In this case, you lurk somewhere in the middle of these two super-separated tiers: you’re the crew member of the ship who keeps the technical aspects of an organization functioning so that your mates can do their jobs. At the lower end of the spectrum, this means you do simple stuff like install security updates on company computers and train new employees on how to use the company e-mail. At the upper end of the spectrum, you possess a more specialized (and more marketable) set of skills. You might:
Figure out what your employer’s network technology should look like and go in search of the products that would make your vision a reality
Install, upgrade, and repair all hardware and software
Maintain security on all networks and computers
Teach employees how to use hardware and software
Your primary task, however, whether you go by “IT support staff” or “systems administrator”, is to respond to any technology issues that arise promptly and effectively. If you and your position didn’t exist, stuff wouldn’t work, which means you are one important home skillet. You are Oz behind the curtain.
So, what does it take to make it in IT management? At the low end, not much: just a practical knowledge of technology. If, however, you’re feeling the allure of an $80K-a-year salary, you’re going to need to earn a bachelor’s degree in a technical field like computer science, information science, or computer engineering. You may want to pick up a certification in Linux or Red Hat. You’ll have to acquire a mix of work experience in systems administration and, possibly, software development.
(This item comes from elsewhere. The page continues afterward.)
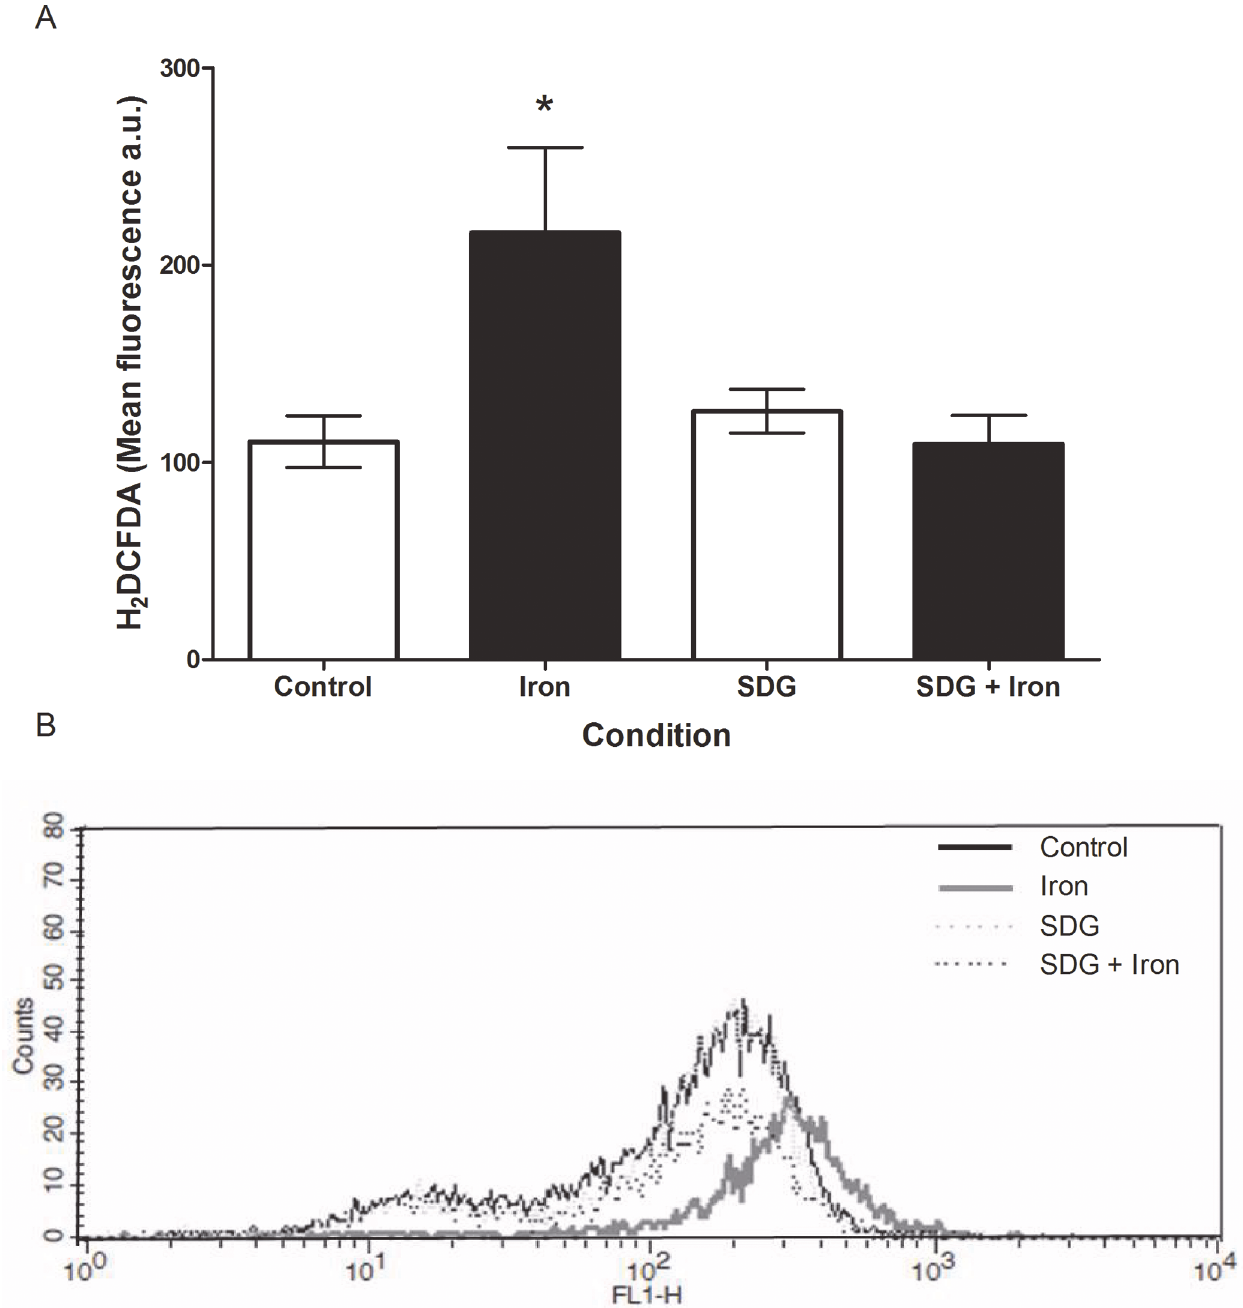
Fig 2. SDG decreases iron-induced oxidative stress in H9c2 cells. Reactive oxygen species (ROS) in control, 50 μ M iron-treated, 500 μ M secoisolariciresinol diglucoside (SDG), and SDG pre-treatment + iron-treated H9c2 cells. ROS levels were assessed using the CM-H 2 DCFDA assay and measured via flow cytometry (A). The representative histogram of cell count versus FL1 fluorescence (B). Data is expressed as mean fluorescence arbitrary units (a.u.) ( * = p < 0.05 versus control, n = 3).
Oh, and the skills you will need. Obviously, you’ll have to be the Computer Whisperer, able to diagnose and correct hardware and software issues quickly with the aid of the analytical and problem-solving abilities you’ll have picked up in school and on the job. You’ll also need to be a great communicator and manager of expectations, because you’re going to be doing a lot of explaining to people who don’t necessarily have the technical expertise you do. Multi-tasking should be a forte of yours, because if everything can go wrong at once, it most assuredly will.
There will be many, many times when people don’t appreciate the work you do: after all, the co-workers who rely on you only remember you exist when the shizzle hits the fan and not the rest of the time, when things are humming along smoothly. There will also be days when, no matter how you try to explain to a boneheaded colleague that you run a Dell office and he absolutely cannot have a Mac, your polite but firm words just aren’t going to mean or matter much.
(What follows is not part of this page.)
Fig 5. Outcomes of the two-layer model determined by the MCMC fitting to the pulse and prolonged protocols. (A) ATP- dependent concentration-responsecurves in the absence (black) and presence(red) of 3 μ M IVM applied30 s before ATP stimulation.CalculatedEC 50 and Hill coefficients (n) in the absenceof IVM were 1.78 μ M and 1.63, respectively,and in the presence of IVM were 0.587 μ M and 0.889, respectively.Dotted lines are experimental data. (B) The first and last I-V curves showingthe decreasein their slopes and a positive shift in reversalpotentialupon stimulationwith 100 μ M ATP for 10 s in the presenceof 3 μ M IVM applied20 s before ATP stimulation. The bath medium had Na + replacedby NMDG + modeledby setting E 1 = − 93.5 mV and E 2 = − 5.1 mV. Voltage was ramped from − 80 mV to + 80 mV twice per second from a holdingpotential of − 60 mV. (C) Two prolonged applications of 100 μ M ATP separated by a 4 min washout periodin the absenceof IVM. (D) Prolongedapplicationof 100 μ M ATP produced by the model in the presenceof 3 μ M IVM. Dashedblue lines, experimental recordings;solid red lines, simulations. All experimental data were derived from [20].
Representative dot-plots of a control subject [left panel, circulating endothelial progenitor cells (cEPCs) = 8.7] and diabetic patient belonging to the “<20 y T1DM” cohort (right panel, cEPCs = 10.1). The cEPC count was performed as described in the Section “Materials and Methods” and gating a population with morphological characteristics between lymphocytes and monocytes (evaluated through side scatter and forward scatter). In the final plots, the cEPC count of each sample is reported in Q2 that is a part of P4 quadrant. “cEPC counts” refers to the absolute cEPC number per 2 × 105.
And, while your job won’t generally be too stressful, when it sucks, it sucks. There’s nothing worse than waking up at 1:00 a.m. to the sound of your cell phone beeping because a server’s gone down, and then, even though you restart the server, it fails again at 1:30 a.m., and 1:45 a.m., and 2:00 a.m., and 2:30 a.m., until you finally just give up on sleep and go into work to figure out what’s going on. These middle-of-the-night emergencies will wear on your brain, and wear on your spouse’s patience and compassion.
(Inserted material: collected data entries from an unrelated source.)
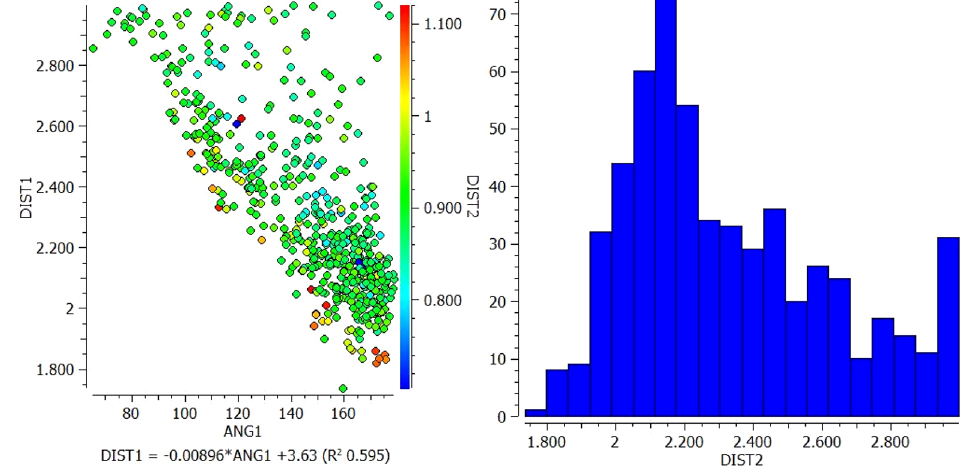
Figure 1. Scatterplot of DIST 1 versus ANG and histogram for N13 of VEM and NH18 of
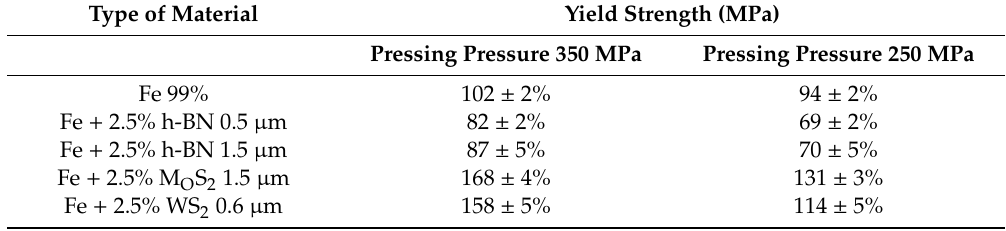
Table 4. A comparison of average measurement results of the yield strength.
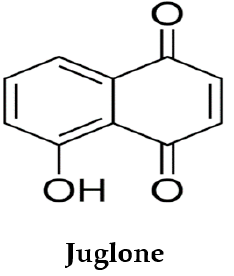
Figure 1. Chemical structure of juglone.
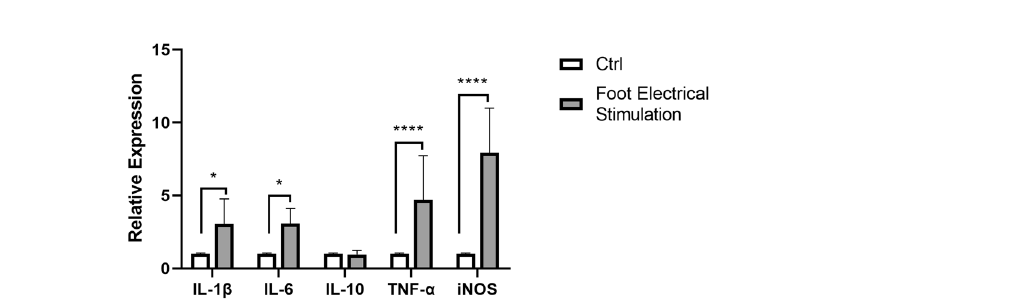
Figure 5. The levels of IL-1β, IL-6, IL-10, TNF-α, and iNOS gene in hypothalamus of control and experimental group were detected by PCR. All data are presented as mean ± SD (n = 12). * P < 0.05 versus control group, **** P < 0.001 versus control group.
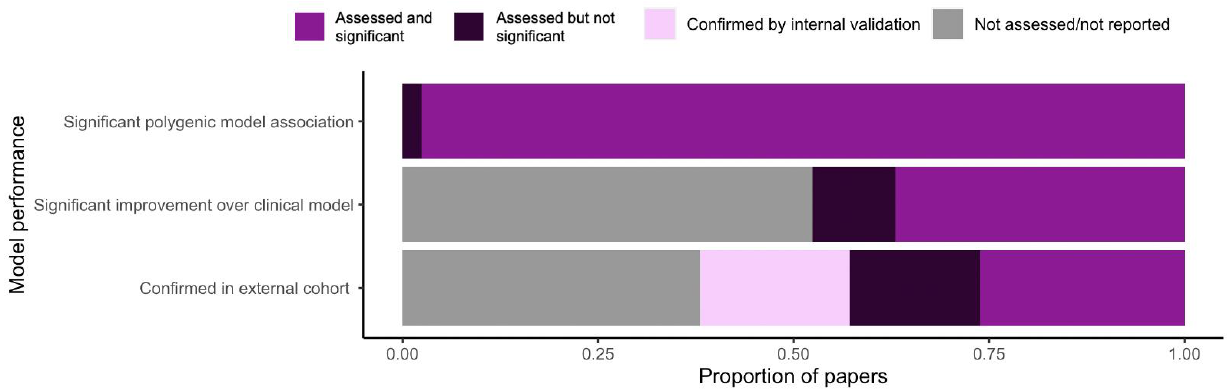
Figure 3. Summary of performance and validation of polygenic models for predicting drug out- comes.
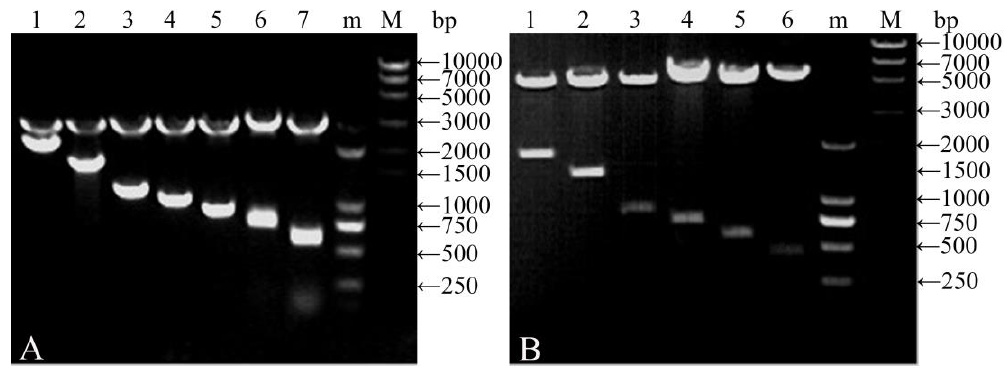
Figure 2. DNA gel electrophoretogram of clone plasmids digested with Bgl II/ Hind III ( A ) and expression vectors digested with Bam HI/ Hind III ( B ). (M and m): DNA molecular weight standards.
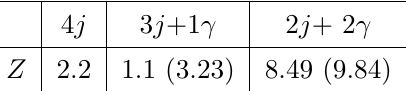
Table 5 . Comparison of signal sensitivities for the BP0 between di(cid:11)erent channels. The numbers are quoted for 35 fb (cid:0) 1 of integrated luminosity. The number in bracket for the photon mode corresponds to bin-wise estimation of the signal sensitivity. See text for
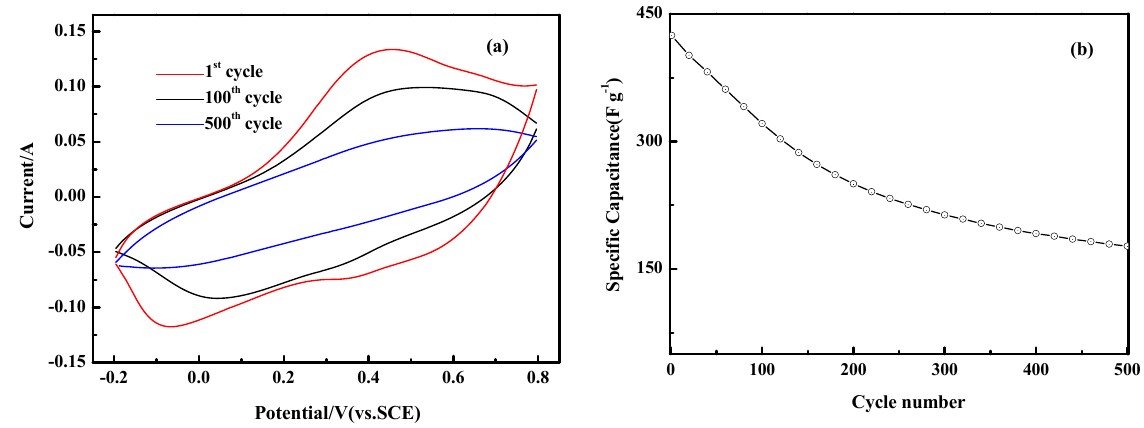
Figure 9. Electrochemical impedance spectroscopy of PANI-0.5 at open-circuit potential with ac-voltage amplitude of 5 mV over the frequency range of 10 − 2 –10 5 Hz in 1 M H SO electrolyte ； the inset shows the enlargement of a part of Electrochemical 2 4 impedance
The nice thing about IT management, however, is that everyone needs you: tech firms, school districts and universities, financial firms and insurance companies. Where there’s technology, there’s a job with your name on it. You’ll never be Steve Jobs-famous but, within the industry, you can become so well-known for your technical expertise that businesses will kill to consult with you. If you’re a great IT manager, you’ll get to work for the coolest companies out there, and who knows? You might get to take home a nice, juicy payout from a start-up that makes it big.
Given the education and work experience you’ll acquire on your path to IT management, there are a variety of jobs other than IT manager that you might become interested in. You could always switch over to software development, although, if you’re truly interested in IT management, coding all the time probably isn’t your thing. If you have a blend of systems administration and coding skills, you could go for a gig in development operations (these folks maintain code once it’s released into the wild by engineering). Or, you could look for work in database administration or web design. You’re going to have lots of options, and that’s a good thing.